Une histoire vécue qui pose des questions ?
C’est l’histoire d’une recherche menée entre 2012 et 2016 auprès de donneurs de sang qui ont été diagnostiqués séropositifs pour le VIH après analyse de leurs dons.
Cette situation était contemporaine d’une mise en cause par le milieu homosexuels de l’interdiction faite aux hommes ayant des pratiques sexuelles avec d’autres hommes (HSH) de donner leur sang.
L’EFS savait que certains donneurs ne disaient pas tout et que certains donneurs diagnostiqués a posteriori comme séropositifs au VIH se révélaient homosexuels, ce qu’ils avaient caché lors de l’entretien et du questionnaire pré-don.
Cette situation reconnue mettait en danger le principe de risque zéro, basé sur les tests biologiques des dons mais aussi en partie sur une théorie de sécurisation forte conférée par un entretien médical et un questionnaire menés par des médecins "du prélèvement" avant chaque don de sang.
J’étais jusqu’au début 2014 directeur des études et de la prospective à l’EFS et j’ai lancé l’élaboration en 2012 de cette étude en partenariat avec l’équipe en charge de la surveillance épidémiologique de la sécurité transfusionnelle à l’InVS (maintenant Santé Publique France).
J’ai été un des pilotes du protocole et du design de l’étude, en raison en particulier de mon passé de chercheur en épidémiologie clinique et évaluation, en collaboration avec une professionnelle de l’InVS et une chercheuse de l’INSERM. Le protocole était ensuite discuté dans un groupe de pilotage élargi en charge du suivi épidémiologique de la transfusion sanguine (groupe multi institutionnel, EFS, InVS, INTS, Centre de transfusion des armées, DGS, ANSM).
L’étude a été validée par les instances éthiques de recherche et par les partenaires techniques et financiers en 2012-2013.
Et puis… j’ai été débarqué de l’EFS fin mars 2014.
L’étude a suivi son cours, souvent mise en avant institutionnellement pour dire que ce problème était reconnu et en cours d’étude.
Je n’ai jamais eu la moindre information, la moindre proposition de participer sans attache institutionnelle à un travail que j’avais pourtant commencé et dont il m’a été dit plusieurs fois qu’il n’aurait pas existé sans mon apport.
L’étude est arrivée à son terme et a été publié dans une revue scientifique à comité de lecture, comme toute recherche bien conduite ( Téléchargement Article transfusion donneurs positifs).
J’ai droit à un remerciement en fin de publication : “We also thank Yves Charpak who was one of the initiators of this study ».

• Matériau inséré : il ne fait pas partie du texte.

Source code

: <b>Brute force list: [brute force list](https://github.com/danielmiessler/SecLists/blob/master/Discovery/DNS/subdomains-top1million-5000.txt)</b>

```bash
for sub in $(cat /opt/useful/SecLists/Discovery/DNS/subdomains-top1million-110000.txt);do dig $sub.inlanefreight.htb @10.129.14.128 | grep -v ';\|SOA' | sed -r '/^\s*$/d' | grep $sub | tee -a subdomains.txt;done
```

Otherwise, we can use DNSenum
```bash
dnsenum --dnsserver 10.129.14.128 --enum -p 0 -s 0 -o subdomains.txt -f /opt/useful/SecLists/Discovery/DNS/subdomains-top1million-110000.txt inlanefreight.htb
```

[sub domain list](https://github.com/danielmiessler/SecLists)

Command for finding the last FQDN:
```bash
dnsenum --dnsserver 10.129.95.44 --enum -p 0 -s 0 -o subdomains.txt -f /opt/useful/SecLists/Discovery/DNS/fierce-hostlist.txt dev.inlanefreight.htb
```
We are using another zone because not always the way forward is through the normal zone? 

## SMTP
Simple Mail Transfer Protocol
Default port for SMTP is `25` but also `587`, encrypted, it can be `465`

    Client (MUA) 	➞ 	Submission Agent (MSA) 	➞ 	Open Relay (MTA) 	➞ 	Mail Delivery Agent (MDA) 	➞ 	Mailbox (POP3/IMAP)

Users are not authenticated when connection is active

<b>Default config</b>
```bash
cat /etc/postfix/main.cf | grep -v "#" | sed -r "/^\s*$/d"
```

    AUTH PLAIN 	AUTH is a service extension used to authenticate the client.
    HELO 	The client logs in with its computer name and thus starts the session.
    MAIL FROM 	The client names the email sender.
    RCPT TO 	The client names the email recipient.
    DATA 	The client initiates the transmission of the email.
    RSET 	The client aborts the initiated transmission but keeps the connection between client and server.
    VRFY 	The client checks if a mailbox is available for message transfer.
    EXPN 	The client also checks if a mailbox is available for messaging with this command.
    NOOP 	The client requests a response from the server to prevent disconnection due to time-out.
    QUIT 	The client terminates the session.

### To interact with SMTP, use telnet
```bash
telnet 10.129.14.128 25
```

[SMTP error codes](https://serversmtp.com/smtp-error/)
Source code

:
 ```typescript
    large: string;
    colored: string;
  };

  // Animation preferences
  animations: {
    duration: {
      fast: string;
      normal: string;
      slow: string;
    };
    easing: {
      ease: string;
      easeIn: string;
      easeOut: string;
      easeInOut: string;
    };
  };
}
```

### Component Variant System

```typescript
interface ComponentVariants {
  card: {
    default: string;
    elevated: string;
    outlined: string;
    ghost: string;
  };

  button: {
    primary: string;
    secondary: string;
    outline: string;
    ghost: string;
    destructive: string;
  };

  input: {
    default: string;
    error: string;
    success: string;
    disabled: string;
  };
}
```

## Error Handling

Je comprends bien qu’une fois hors d’une des institutions promotrice de l’étude, je n’avais plus de légitimité institutionnelle. Et ce d’autant plus qu’une action prud’homale était en cours (gagnée de mon côté il y a peu).
Mais il me semble qu’en matière de recherche, il existe un niveau incompressible de « propriété intellectuelle », même si cette dernière n’est pas formalisée par un brevet ou un document juridique d’apport d’idée.
N’aurait-il pas été plus « aimable » et déontologique que je garde une place dans le suivi de l’étude, la réflexion, l’analyse et la publication des résultats ?
Je mets ça sur la place publique pour participer aux nombreux débats en cours sur les bonnes pratiques et l’éthique scientifiques et leurs aléas.